- Outfielder
- Born: September 9, 2002 (age 23) Paoli, Pennsylvania, U.S.
- Bats: RightThrows: Right

= Benny Montgomery =

American baseball player (born 2002)

Benjamin Dennis Montgomery (born September 9, 2002) is an American former professional baseball outfielder. He was drafted by the Colorado Rockies with the 8th overall selection of the 2021 Major League Baseball draft.

==Amateur career==
Montgomery grew up in Bloomsburg, Pennsylvania until moving to Lewisberry, Pennsylvania when he was in middle school. He attended Red Land High School. As a sophomore, he batted .359 with 23 RBIs as the Patriots won the AAAAA State Championship. Montgomery committed to play college baseball at the University of Virginia over offers from Stanford University, Duke University and the University of North Carolina earlier in his sophomore year. His junior season in 2020 was canceled due to the COVID-19 pandemic and he played in the Perfect Game All-America game that summer, where he won the event's home run derby. Montgomery also played in the East Coast Professional Showcase, the Area Code Games, and the Baseball Factory All-Star Classic. Montgomery entered senior season as the top collegiate outfield prospect and as a top prospect for the upcoming Major League Baseball draft. In 2021, as a senior, he led Red Land to the AAAAA State Championship game again and was named the Pennsylvania Gatorade Player of the Year. He ended his senior year batting .420 with seven home runs, 22 RBIs, and 19 stolen bases.

==Professional career==
Montgomery was selected by the Colorado Rockies with the eighth overall pick in the 2021 Major League Baseball draft. Montgomery signed with the Rockies for a bonus of $5 million. Montgomery was assigned to the Rookie-level Arizona Complex League Rockies to start his professional career and batted .340 over 14 games. He opened the 2022 season with the Fresno Grizzlies of the Single-A California League.
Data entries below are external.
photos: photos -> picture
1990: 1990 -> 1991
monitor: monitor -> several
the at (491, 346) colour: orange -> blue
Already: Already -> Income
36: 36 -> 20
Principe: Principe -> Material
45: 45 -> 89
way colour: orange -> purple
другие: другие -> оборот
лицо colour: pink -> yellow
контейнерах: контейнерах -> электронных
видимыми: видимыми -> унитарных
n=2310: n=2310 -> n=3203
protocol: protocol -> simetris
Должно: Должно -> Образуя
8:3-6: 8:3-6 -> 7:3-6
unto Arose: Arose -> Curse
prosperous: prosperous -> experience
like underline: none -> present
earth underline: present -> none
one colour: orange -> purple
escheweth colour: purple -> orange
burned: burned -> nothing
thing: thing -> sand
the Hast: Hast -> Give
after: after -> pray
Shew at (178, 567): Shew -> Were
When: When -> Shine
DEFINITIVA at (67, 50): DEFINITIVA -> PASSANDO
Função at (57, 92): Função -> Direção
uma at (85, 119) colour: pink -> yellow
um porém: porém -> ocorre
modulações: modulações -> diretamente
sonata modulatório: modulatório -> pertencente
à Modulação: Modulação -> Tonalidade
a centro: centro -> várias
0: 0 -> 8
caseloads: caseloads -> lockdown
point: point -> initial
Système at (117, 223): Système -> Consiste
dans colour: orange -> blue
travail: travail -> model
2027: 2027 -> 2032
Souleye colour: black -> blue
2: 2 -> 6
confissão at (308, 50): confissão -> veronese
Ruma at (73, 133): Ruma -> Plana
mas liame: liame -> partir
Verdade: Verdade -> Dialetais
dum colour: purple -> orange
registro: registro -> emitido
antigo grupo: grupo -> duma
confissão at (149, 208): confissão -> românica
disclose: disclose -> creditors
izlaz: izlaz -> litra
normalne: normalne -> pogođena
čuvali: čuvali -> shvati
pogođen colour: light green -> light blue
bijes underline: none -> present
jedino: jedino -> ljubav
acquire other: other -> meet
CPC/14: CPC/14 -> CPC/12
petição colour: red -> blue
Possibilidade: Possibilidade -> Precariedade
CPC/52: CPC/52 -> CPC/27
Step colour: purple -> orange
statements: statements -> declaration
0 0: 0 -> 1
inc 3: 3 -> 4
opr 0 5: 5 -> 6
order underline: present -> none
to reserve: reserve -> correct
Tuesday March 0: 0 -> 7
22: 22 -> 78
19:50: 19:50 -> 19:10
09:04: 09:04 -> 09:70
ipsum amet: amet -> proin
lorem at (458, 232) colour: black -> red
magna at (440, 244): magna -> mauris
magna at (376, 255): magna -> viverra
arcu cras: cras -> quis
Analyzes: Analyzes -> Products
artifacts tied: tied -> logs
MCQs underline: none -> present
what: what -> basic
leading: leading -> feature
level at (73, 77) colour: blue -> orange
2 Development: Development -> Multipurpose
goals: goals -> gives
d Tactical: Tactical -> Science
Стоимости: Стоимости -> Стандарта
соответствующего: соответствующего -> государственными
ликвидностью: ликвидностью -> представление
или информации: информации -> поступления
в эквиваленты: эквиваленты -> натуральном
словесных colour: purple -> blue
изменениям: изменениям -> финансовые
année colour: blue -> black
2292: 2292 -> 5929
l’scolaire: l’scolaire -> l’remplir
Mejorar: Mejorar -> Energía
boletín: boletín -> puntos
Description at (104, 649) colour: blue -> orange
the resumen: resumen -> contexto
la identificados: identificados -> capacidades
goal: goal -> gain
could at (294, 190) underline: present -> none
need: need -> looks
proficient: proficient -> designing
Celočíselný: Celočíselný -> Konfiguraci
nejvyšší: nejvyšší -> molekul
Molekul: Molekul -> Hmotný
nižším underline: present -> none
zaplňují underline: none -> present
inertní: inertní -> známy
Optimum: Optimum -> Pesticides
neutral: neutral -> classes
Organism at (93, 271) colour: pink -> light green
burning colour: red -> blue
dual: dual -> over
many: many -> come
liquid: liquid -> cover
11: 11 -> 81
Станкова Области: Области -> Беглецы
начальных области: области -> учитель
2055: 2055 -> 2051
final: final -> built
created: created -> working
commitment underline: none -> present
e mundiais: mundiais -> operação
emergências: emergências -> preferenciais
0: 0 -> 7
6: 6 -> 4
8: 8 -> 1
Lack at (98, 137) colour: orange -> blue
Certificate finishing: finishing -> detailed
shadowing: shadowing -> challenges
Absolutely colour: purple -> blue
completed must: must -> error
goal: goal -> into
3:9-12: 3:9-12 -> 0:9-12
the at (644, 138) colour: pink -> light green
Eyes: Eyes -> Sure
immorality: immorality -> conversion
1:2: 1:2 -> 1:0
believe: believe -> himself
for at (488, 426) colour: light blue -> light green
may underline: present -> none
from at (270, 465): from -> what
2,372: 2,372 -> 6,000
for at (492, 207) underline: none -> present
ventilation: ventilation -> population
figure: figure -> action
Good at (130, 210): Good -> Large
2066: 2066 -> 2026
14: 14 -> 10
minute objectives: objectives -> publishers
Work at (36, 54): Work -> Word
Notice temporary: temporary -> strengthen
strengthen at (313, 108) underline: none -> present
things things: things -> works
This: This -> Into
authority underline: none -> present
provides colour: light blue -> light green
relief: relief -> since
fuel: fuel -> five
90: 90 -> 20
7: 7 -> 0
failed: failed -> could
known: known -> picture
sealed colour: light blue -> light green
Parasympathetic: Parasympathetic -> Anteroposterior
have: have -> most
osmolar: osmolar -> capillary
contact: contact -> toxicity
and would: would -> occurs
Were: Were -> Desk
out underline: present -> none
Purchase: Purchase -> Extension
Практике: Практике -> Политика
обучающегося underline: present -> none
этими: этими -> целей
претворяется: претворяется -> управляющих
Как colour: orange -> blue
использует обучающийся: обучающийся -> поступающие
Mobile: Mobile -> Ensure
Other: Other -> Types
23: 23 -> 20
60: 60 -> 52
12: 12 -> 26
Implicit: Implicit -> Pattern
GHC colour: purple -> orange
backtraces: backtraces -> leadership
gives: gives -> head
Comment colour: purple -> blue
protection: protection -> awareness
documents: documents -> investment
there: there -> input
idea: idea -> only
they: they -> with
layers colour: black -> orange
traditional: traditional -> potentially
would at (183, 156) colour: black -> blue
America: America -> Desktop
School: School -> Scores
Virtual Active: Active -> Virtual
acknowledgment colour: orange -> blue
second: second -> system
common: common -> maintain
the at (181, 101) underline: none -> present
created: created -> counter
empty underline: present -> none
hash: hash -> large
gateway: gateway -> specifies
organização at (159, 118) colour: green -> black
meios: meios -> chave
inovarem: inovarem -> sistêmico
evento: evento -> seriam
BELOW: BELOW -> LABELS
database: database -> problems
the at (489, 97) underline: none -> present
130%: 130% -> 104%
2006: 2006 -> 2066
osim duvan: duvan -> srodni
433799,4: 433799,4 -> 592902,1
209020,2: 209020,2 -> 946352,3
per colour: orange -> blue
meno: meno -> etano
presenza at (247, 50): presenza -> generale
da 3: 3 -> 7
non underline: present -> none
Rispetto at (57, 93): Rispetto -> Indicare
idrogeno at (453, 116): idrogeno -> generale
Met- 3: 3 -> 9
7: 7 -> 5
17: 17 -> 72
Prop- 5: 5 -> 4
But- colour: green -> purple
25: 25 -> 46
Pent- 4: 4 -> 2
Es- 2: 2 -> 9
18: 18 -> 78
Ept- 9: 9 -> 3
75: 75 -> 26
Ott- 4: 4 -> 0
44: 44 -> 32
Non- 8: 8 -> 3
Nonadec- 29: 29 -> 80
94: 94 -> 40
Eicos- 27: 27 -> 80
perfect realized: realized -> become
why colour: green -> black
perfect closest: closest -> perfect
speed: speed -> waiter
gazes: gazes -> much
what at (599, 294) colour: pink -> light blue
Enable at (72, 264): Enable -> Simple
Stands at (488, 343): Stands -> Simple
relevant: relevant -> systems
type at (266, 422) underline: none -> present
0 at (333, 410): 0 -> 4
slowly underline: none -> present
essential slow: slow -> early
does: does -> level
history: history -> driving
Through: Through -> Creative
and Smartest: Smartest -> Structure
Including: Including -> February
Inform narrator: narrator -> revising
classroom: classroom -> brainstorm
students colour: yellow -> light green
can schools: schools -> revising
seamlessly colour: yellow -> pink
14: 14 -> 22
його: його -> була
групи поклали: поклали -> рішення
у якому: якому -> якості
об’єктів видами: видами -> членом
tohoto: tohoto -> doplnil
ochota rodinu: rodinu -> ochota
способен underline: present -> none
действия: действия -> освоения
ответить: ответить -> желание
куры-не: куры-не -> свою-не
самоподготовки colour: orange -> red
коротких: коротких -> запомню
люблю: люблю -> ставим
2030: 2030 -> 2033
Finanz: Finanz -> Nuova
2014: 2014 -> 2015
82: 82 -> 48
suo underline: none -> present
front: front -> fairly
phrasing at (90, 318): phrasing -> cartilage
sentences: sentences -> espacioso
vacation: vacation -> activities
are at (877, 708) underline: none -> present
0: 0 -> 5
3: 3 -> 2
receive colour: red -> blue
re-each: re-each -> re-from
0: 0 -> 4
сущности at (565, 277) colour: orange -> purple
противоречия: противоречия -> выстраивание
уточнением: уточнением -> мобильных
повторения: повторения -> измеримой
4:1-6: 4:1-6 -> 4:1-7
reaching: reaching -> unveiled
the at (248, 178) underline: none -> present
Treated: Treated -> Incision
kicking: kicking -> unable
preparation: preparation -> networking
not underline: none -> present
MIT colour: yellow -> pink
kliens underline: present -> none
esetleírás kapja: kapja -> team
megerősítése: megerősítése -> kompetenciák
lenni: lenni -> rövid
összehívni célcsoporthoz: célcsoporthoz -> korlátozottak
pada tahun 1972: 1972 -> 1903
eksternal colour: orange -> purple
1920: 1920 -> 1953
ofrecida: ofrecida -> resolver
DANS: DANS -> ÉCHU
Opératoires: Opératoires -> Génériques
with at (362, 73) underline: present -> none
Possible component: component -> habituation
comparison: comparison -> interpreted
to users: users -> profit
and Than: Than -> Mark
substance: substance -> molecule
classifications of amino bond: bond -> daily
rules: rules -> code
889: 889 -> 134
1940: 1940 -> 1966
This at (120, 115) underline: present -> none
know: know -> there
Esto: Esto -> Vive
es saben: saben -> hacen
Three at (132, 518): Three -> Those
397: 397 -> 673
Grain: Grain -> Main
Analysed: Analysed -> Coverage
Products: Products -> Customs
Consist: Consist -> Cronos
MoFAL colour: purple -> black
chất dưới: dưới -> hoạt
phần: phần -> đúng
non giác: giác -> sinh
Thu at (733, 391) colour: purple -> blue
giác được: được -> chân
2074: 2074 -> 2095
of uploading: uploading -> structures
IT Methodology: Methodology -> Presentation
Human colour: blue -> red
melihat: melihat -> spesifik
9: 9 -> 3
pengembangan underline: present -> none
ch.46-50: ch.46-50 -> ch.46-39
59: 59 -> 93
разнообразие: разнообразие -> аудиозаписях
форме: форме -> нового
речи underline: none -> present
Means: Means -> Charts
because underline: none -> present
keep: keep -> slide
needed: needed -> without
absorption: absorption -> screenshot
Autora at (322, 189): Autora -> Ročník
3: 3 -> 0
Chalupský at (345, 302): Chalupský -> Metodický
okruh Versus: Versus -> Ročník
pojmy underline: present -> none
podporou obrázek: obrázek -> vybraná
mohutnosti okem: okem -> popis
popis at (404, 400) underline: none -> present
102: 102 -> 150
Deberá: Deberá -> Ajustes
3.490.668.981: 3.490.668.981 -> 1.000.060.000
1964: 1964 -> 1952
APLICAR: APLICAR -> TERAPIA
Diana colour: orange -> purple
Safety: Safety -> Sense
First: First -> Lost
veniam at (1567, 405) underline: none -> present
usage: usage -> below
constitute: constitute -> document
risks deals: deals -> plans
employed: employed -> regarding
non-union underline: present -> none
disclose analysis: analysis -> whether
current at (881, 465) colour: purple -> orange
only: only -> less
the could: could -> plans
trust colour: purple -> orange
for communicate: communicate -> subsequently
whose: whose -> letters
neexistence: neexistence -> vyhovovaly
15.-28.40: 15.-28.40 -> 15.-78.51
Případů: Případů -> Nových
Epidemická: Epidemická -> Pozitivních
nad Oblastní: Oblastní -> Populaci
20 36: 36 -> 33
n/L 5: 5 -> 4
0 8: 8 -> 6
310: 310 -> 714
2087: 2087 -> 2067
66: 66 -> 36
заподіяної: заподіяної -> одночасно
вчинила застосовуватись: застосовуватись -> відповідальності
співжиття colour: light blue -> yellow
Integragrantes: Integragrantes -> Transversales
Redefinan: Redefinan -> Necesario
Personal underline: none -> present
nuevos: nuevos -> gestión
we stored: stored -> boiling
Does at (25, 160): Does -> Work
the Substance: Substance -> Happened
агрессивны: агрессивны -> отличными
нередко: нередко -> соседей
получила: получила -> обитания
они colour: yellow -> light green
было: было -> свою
Montgomery spent the 2023 season with the High–A Spokane Indians, playing in 109 games and batting .251/.336/.370 with 10 home runs, 51 RBI, and 18 stolen bases.

Montgomery was assigned to the Double–A Hartford Yard Goats to begin the 2024 season. In 11 appearances, he hit .283/.313/.500 with two home runs, 10 RBI, and three stolen bases. On May 12, 2024, Montgomery underwent surgery to repair a left shoulder injury. On June 21, 2026, Montgomery retired while in his third straight season at AA Hartford.